Discovering what protects children from tuberculosis

• PhD and Graduate Research Masters
• Honours

Transmitted by aerosol, M. tuberculosis causes a chronic infection which can persist for years without developing into disease; or for roughly 5-15% of infected people and 10 million people annually, it develops into a chronic inflammatory disease, destroying the architecture of the organ it infects. One of the most intriguing immunological phenomena of human TB, and the basis of our innovative approach to identify biomarkers of protection, is that even in communities with the highest level of TB in the world, children aged 5-10 rarely develop TB, despite their high risk of infection.

We have just completed two clinical studies in South Africa. One is a phase 3 trial of vitamin D to prevent M. tuberculosis infection in children and the other is a TB household contact study identifying infected adults who develop TB and those with no evidence of infection. The student will use a systems biology approach combining RNA-seq, ATAC-seq, flow cytometry, proteomics and bioinformatics to identify immune cell phenotypes and functions in children which associate with protection from infection and disease critically needed to inform improved vaccine design and testing.
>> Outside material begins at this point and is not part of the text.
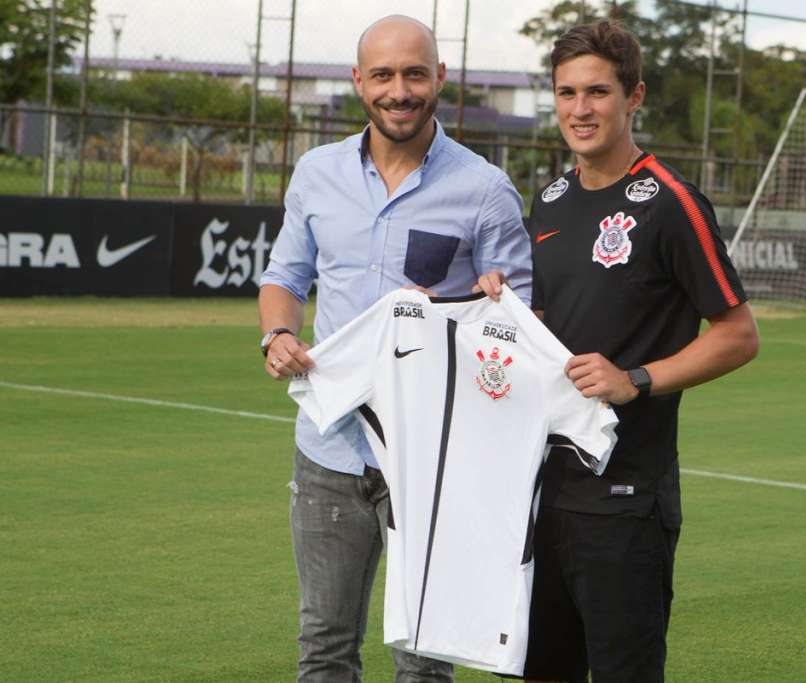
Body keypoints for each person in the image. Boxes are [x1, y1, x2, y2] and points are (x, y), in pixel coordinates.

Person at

Our research focuses on how epidemiological risk factors, such as undernutrition, age and sex differences, as well as viral co-infections, particularly HIV-1 and SARS-CoV-2 increase tuberculosis (TB) risk. We study how the response of innate immune cells which engulf the tuberculosis bacteria, namely macrophages and neutrophils, is dysregulated by these risk factors leading to TB disease development. We combine analysis of clinical cohort samples to identify novel pathways of pathogenesis in humans with in vitro infection models to determine the molecular mechanism underlying disease risk. Together this enables us to identify novel therapeutic targets and develop diagnostic biomarkers to improve earlier TB diagnosis and inform who will most benefit from treatment.

We achieve this using a range of cutting-edge techniques to interrogate genetic, epigenetic, transcriptomic and proteomic changes in both the host and bacteria to identify how these impact the inflammatory response during infection. We are particularly interested in regulation of cell death pathways and the heterogeneity of cellular responses due to tissue micro-environmental changes which we probe using single cell omics, spatial omics and advanced live cell imaging techniques.